Меня немножко смутило, что она распоряжается, как дома, но при этом мне было приятно ее угощать, тем более что на университетской карточке оставался большой неиспользованный кредит.
– Автоматы в кафетерии делают хорошие сэндвичи с эрзацбеконом и помидорами.
Она нахмурилась:
– Я никогда не могла есть эрзацбекон. Мой отец вообще считал всю искусственную еду гадостью. Как насчет ростбифа? Не в сэндвиче.
Я повернулся к роботу:
– Можешь принести тарелку нарезанного ростбифа?
– Да, – ответил робот. – Конечно.
– Хорошо, – сказал я, – а мне к джину принеси редиску и листового салата.
Он ушел. Некоторое время мы оба смущенно молчали. Меня это удивило, но и немного обрадовало. Иногда мне казалось, что у Мэри Лу совсем нет деликатности.
Тишину нарушил я:
– Ты сбежала из интерната?
– Примерно в начале полового созревания. Я много откуда сбегала.

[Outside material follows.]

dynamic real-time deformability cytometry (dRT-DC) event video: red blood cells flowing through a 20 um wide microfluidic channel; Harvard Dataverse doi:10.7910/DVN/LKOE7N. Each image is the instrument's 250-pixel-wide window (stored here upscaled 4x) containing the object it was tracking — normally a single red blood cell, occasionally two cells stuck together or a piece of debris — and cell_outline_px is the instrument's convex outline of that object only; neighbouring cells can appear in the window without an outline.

Я раньше не знал, что кому-то может прийти в голову сама мысль сбежать из интерната. Хотя нет. Помню, другие мальчики хвастались, как они сбегут, потому что робот-учитель несправедливо с ними обошелся или что-нибудь в таком роде. Но никто ни разу этого не осуществил. Кроме Мэри Лу, получается.
– И тебя не уличили?
– Сперва я думала, меня точно уличат. – Она откинулась на спинку дивана. – Мне было ужасно страшно. Я полдня шла по старой дороге, потом нашла брошенный поселок в пустыне. Но детекторы так и не пришли. – Она медленно мотнула головой из стороны в сторону. – Тогда-то я и стала понимать, что никаких детекторов на самом деле нет. И что незачем слушаться роботов.
Я скривился, вспомнив, что было в интернате, когда робот выставил меня на позор.
– Нас учат, что назначение роботов – служить людям, – сказала Мэри Лу. – Только «служить» произносят так, что получается, будто их назначение – управлять. Мой отец, Саймон, называл это демагогией.
– Как-как?
– Демагогией. Такая особая разновидность лжи. Когда я познакомилась с Саймоном, он был очень старый. Умер через два желтых после того, как я у него поселилась. Он был беззубый и почти глухой. Много рассказывал мне того очень старого, что узнал от своего отца или от кого-то еще.
– Он вырос в интернате?
– Не знаю. Не догадалась спросить.
Пришел робот с едой и джином. Мэри Лу взяла тарелку с мясом в одну руку, стакан синтоджина в другую и удобно устроилась на диване. Она отпила глоток, чуть вздрогнула и взяла кусок мяса прямо пальцами. Я никогда не видел, чтобы кто-нибудь ел руками, но у нее это получалось очень естественно.